Body or hand keypoint data
┌────────

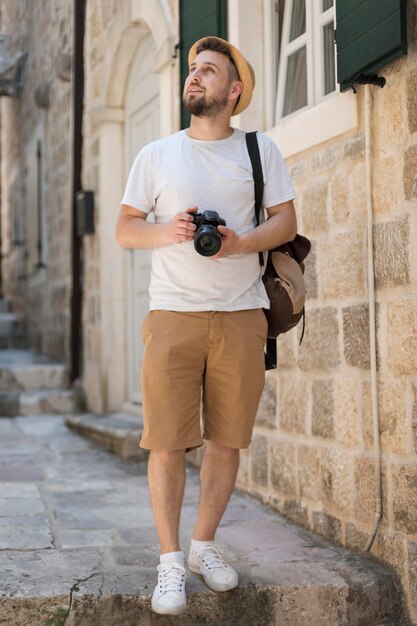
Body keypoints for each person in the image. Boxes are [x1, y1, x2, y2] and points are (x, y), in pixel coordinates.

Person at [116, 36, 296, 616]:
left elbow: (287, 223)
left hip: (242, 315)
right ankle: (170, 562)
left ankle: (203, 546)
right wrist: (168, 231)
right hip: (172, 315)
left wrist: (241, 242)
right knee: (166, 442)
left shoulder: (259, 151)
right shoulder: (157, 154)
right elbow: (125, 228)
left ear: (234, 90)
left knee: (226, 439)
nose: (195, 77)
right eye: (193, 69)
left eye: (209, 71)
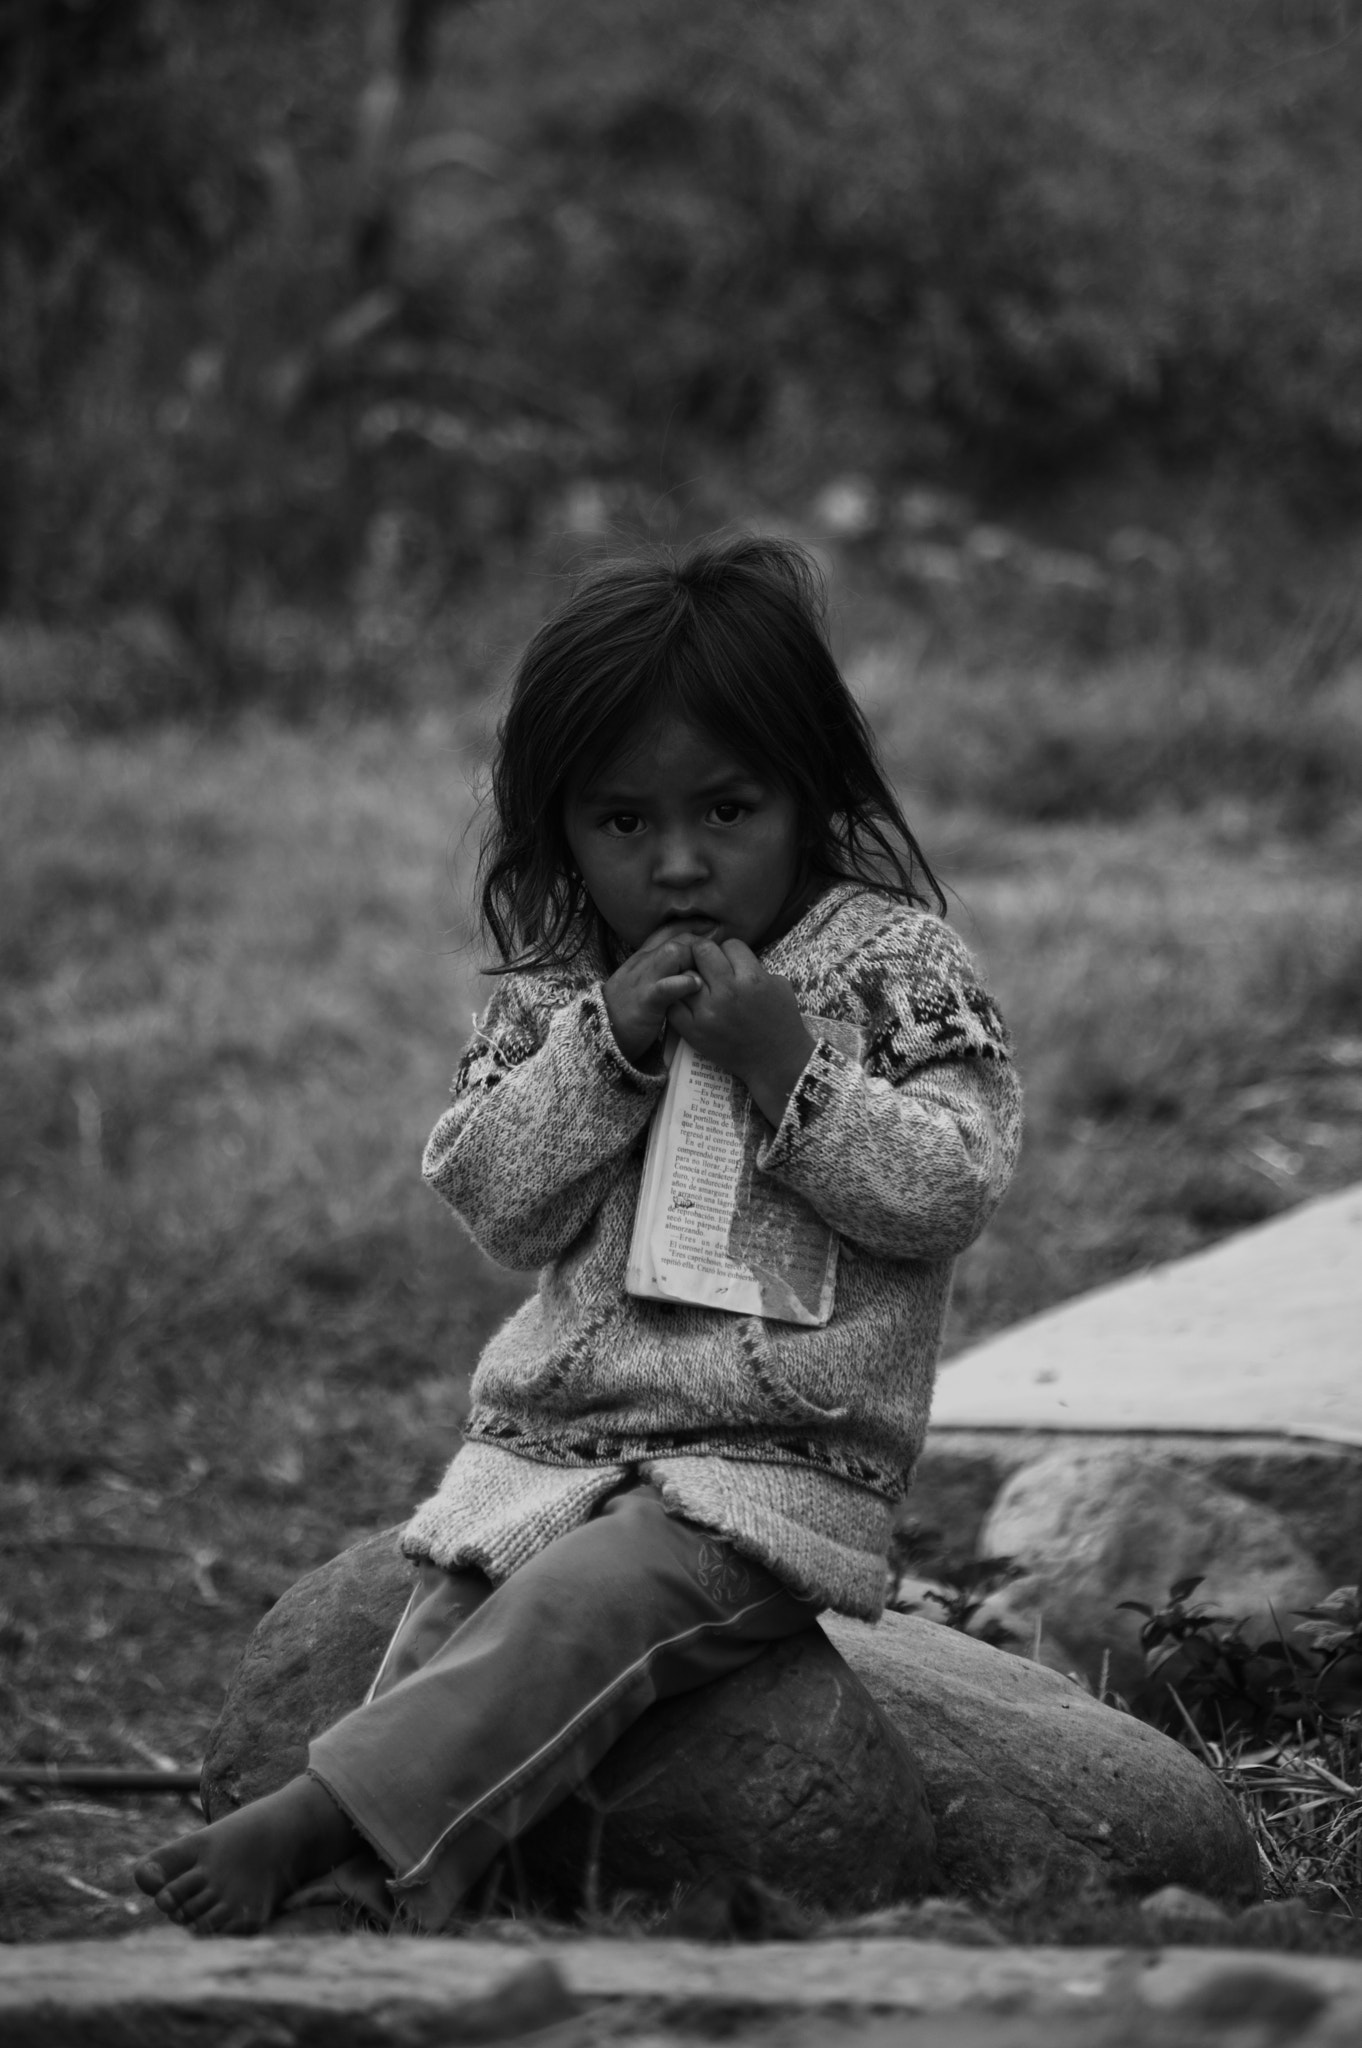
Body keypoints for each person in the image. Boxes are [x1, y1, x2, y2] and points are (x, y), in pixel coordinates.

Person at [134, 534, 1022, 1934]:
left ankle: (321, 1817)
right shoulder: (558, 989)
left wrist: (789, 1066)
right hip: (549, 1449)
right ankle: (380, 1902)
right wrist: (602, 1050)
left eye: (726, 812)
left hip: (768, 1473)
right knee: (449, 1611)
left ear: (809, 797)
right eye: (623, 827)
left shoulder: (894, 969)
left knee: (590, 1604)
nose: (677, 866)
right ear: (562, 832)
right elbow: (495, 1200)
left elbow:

└────────

§ **What the task asks**: Wherever the string "knee" appears in the records above, copy the line it sits in.

§ **Response**:
right knee: (166, 442)
left knee: (226, 439)
right knee: (449, 1611)
left knee: (590, 1604)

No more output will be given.